WORK ORDER: Which lines in the data below contain the string "waypoints"? Copy each of them.
═══
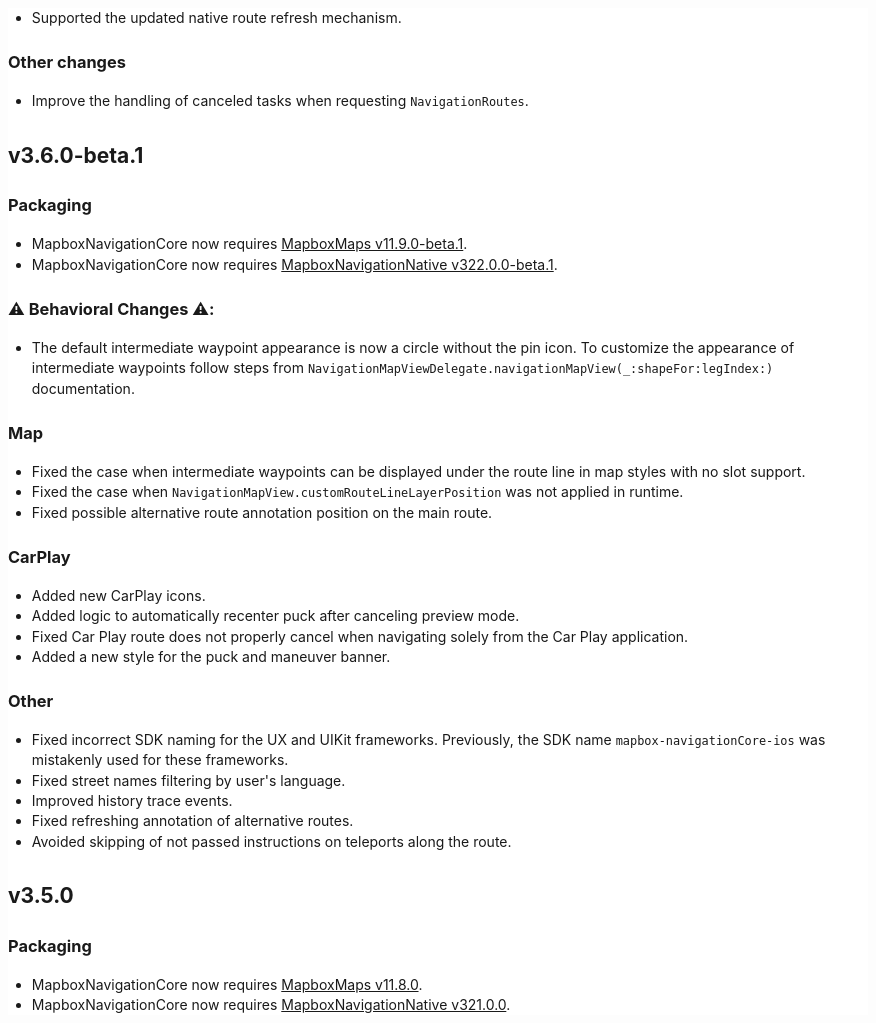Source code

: * Supported the updated native route refresh mechanism.

### Other changes

* Improve the handling of canceled tasks when requesting `NavigationRoutes`.

## v3.6.0-beta.1

### Packaging

* MapboxNavigationCore now requires [MapboxMaps v11.9.0-beta.1](https://github.com/mapbox/mapbox-maps-ios/releases/tag/v11.9.0-beta.1).
* MapboxNavigationCore now requires [MapboxNavigationNative v322.0.0-beta.1](https://github.com/mapbox/mapbox-navigation-native-ios/releases/tag/322.0.0-beta.1).

### ⚠️ Behavioral Changes ⚠️:
* The default intermediate waypoint appearance is now a circle without the pin icon. To customize the appearance of intermediate waypoints
    follow steps from `NavigationMapViewDelegate.navigationMapView(_:shapeFor:legIndex:)` documentation.

### Map

* Fixed the case when intermediate waypoints can be displayed under the route line in map styles with no slot support.
* Fixed the case when `NavigationMapView.customRouteLineLayerPosition` was not applied in runtime.
* Fixed possible alternative route annotation position on the main route.

### CarPlay

* Added new CarPlay icons.
* Added logic to automatically recenter puck after canceling preview mode.
* Fixed Car Play route does not properly cancel when navigating solely from the Car Play application.
* Added a new style for the puck and maneuver banner. 

### Other

* Fixed incorrect SDK naming for the UX and UIKit frameworks. Previously, the SDK name `mapbox-navigationCore-ios` was mistakenly used for these frameworks.
* Fixed street names filtering by user's language.
* Improved history trace events.
* Fixed refreshing annotation of alternative routes.
* Avoided skipping of not passed instructions on teleports along the route.

## v3.5.0

### Packaging

* MapboxNavigationCore now requires [MapboxMaps v11.8.0](https://github.com/mapbox/mapbox-maps-ios/releases/tag/v11.8.0).
* MapboxNavigationCore now requires [MapboxNavigationNative v321.0.0](https://github.com/mapbox/mapbox-navigation-native-ios/releases/tag/321.0.0).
═══
EXERCISE OUTPUT:
* The default intermediate waypoint appearance is now a circle without the pin icon. To customize the appearance of intermediate waypoints
* Fixed the case when intermediate waypoints can be displayed under the route line in map styles with no slot support.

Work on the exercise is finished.